**Saved entries**

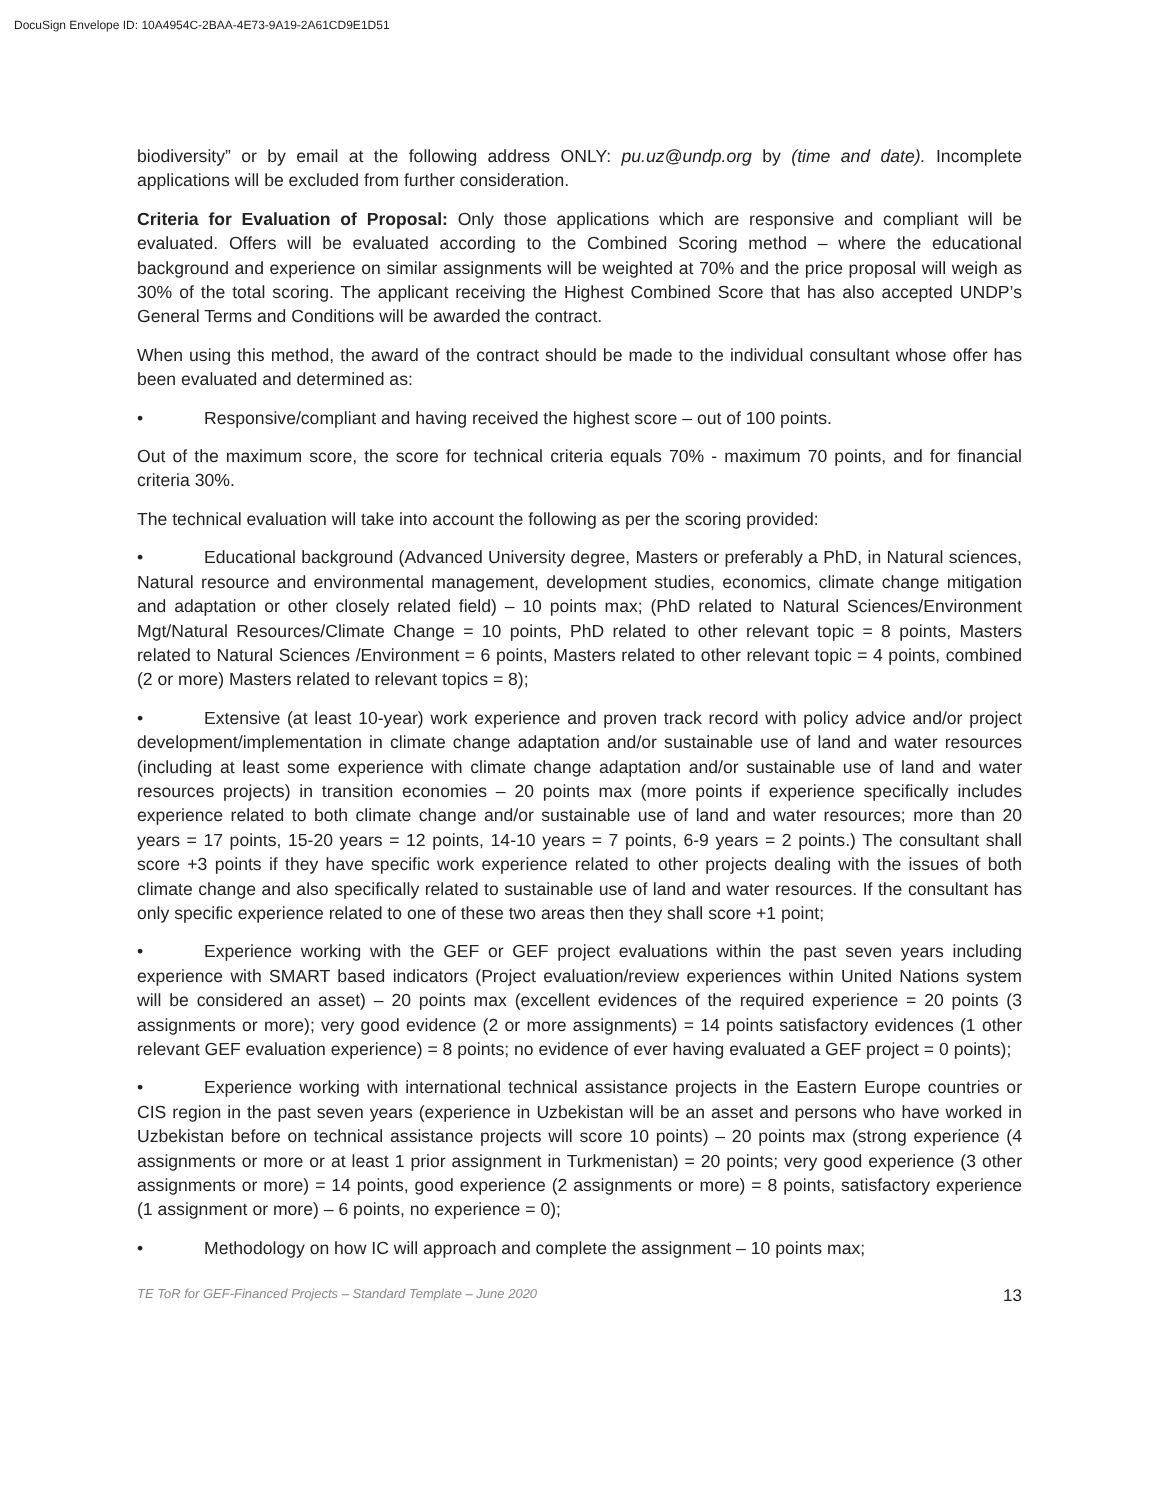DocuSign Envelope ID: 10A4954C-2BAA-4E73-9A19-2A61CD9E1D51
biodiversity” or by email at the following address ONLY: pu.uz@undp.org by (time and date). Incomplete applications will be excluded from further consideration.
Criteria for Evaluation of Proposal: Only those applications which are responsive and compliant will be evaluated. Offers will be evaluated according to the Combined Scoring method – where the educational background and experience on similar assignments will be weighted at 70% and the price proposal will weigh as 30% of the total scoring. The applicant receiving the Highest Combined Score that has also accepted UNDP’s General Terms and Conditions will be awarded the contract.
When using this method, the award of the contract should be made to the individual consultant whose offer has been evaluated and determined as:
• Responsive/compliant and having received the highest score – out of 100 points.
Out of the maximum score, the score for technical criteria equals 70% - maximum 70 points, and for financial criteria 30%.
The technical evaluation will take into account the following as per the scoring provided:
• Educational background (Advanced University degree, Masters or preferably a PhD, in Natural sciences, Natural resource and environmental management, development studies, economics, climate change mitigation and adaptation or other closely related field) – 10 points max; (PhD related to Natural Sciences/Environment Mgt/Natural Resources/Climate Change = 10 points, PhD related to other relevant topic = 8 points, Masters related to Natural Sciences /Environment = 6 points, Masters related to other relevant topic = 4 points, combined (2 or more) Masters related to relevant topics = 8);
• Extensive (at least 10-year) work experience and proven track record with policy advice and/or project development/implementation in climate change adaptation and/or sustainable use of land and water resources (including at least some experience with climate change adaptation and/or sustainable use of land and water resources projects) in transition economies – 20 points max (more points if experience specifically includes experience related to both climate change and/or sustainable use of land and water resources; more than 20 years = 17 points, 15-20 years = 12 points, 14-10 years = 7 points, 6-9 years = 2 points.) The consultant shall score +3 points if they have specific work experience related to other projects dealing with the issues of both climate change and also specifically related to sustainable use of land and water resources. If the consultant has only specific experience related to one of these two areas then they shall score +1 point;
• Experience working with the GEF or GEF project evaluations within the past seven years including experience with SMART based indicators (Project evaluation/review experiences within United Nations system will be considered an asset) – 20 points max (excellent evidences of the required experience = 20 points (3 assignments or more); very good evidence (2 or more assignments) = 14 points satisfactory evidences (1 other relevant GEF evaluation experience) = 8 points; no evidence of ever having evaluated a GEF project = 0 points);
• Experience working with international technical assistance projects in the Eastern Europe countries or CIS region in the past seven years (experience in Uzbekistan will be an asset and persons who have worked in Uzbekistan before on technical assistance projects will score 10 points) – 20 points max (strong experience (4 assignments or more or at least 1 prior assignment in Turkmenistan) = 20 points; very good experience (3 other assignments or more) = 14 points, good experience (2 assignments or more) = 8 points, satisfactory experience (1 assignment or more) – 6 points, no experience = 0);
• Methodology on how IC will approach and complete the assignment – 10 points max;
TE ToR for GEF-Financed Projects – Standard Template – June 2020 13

**TASK**
Each line from the one containing "assignment – 10 points max;" through the last line of the entries is to be copied exactly, with no other lines added.

**WORKED SOLUTION**
• Methodology on how IC will approach and complete the assignment – 10 points max;
TE ToR for GEF-Financed Projects – Standard Template – June 2020 13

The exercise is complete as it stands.